# JOB ITEM
Retype every line from the start of the data down to and including the line with "self-reported by private". Skip the pictures.

# RECORDS TO PROCESS
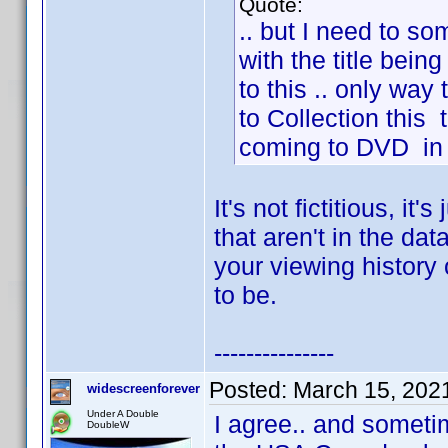
Quote:
.. but I need to s
with the title being
to this .. only way
to Collection this t
coming to DVD in t
It's not fictitious, it'
that aren't in the da
your viewing history o
to be.
---------------
Posted:
March 15, 202
widescreenforever
Under A Double
I agree.. and sometim
DoubleW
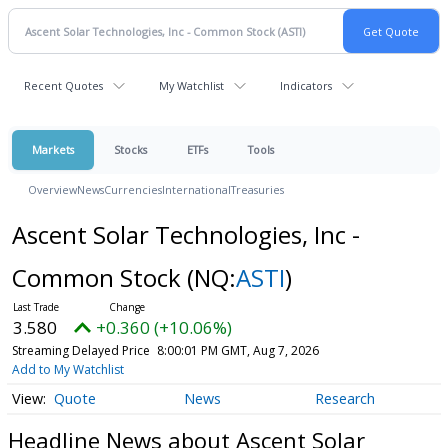
Recent Quotes
My Watchlist
Indicators
Markets
Stocks
ETFs
Tools
Overview
News
Currencies
International
Treasuries
Ascent Solar Technologies, Inc -
Common Stock
(NQ:
ASTI
)
3.580
+0.360 (+10.06%)
Streaming Delayed Price
8:00:01 PM GMT, Aug 7, 2026
Add to My Watchlist
Quote
News
Research
Headline News about Ascent Solar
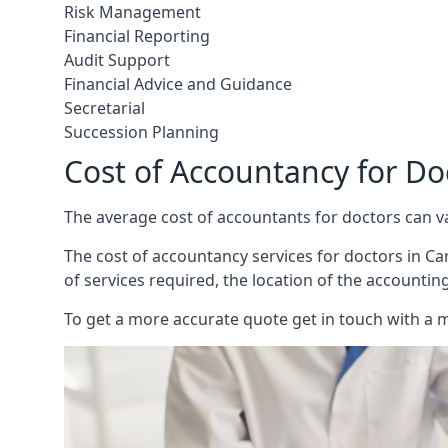
Risk Management
Financial Reporting
Audit Support
Financial Advice and Guidance
Secretarial
Succession Planning
Cost of Accountancy for Doc
The average cost of accountants for doctors can v
The cost of accountancy services for doctors in Carl
of services required, the location of the accountin
To get a more accurate quote get in touch with a 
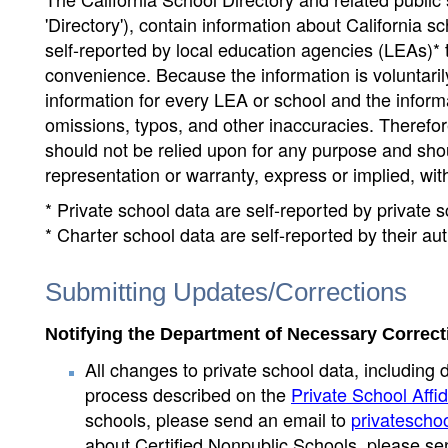
'Directory'), contain information about California sch
self-reported by local education agencies (LEAs)* 
convenience. Because the information is voluntarily
information for every LEA or school and the informa
omissions, typos, and other inaccuracies. Therefore
should not be relied upon for any purpose and sh
representation or warranty, express or implied, wit
* Private school data are self-reported by private
* Charter school data are self-reported by their au
Submitting Updates/Corrections
Notifying the Department of Necessary Correct
All changes to private school data, including 
process described on the
Private School Affid
schools, please send an email to
privatescho
about Certified Nonpublic Schools, please se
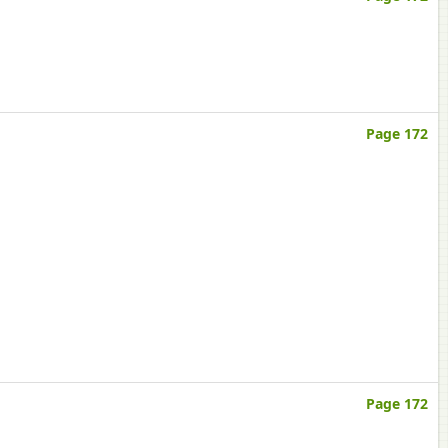
Page 172
Page 172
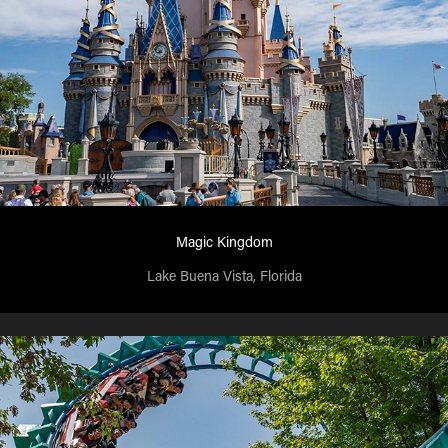
Magic Kingdom
Lake Buena Vista, Florida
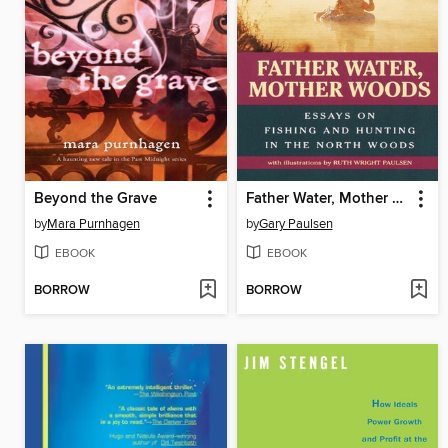
Beyond the Grave
Father Water, Mother Woods
by
Mara Purnhagen
by
Gary Paulsen
EBOOK
EBOOK
BORROW
BORROW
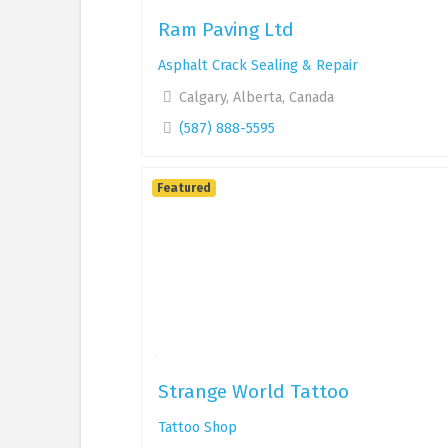
Ram Paving Ltd
Asphalt Crack Sealing & Repair
Calgary, Alberta, Canada
(587) 888-5595
Featured
Strange World Tattoo
Tattoo Shop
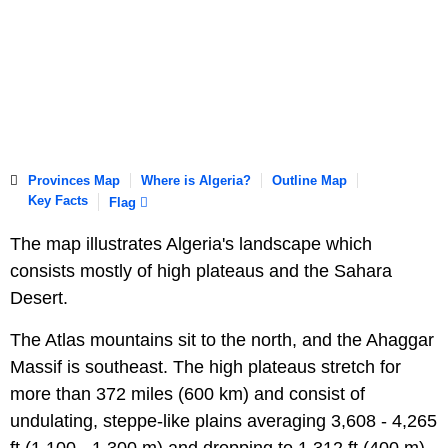
Provinces Map
Where is Algeria?
Outline Map
Key Facts
Flag
The map illustrates Algeria's landscape which
consists mostly of high plateaus and the Sahara
Desert.
The Atlas mountains sit to the north, and the Ahaggar
Massif is southeast. The high plateaus stretch for
more than 372 miles (600 km) and consist of
undulating, steppe-like plains averaging 3,608 - 4,265
ft (1,100 - 1,300 m) and dropping to 1,312 ft (400 m)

# OUTPUT OF THE TASK
Quote:
.. but I need to s
with the title being
to this .. only way
to Collection this t
coming to DVD in t
It's not fictitious, it'
that aren't in the da
your viewing history o
to be.
---------------
Posted:
March 15, 202
widescreenforever
Under A Double
I agree.. and sometim
DoubleW
Recent Quotes
My Watchlist
Indicators
Markets
Stocks
ETFs
Tools
Overview
News
Currencies
International
Treasuries
Ascent Solar Technologies, Inc -
Common Stock
(NQ:
ASTI
)
3.580
+0.360 (+10.06%)
Streaming Delayed Price
8:00:01 PM GMT, Aug 7, 2026
Add to My Watchlist
Quote
News
Research
Headline News about Ascent Solar
Risk Management
Financial Reporting
Audit Support
Financial Advice and Guidance
Secretarial
Succession Planning
Cost of Accountancy for Doc
The average cost of accountants for doctors can v
The cost of accountancy services for doctors in Carl
of services required, the location of the accountin
To get a more accurate quote get in touch with a 
'Directory'), contain information about California sch
self-reported by local education agencies (LEAs)* 
convenience. Because the information is voluntarily
information for every LEA or school and the informa
omissions, typos, and other inaccuracies. Therefore
should not be relied upon for any purpose and sh
representation or warranty, express or implied, wit
* Private school data are self-reported by private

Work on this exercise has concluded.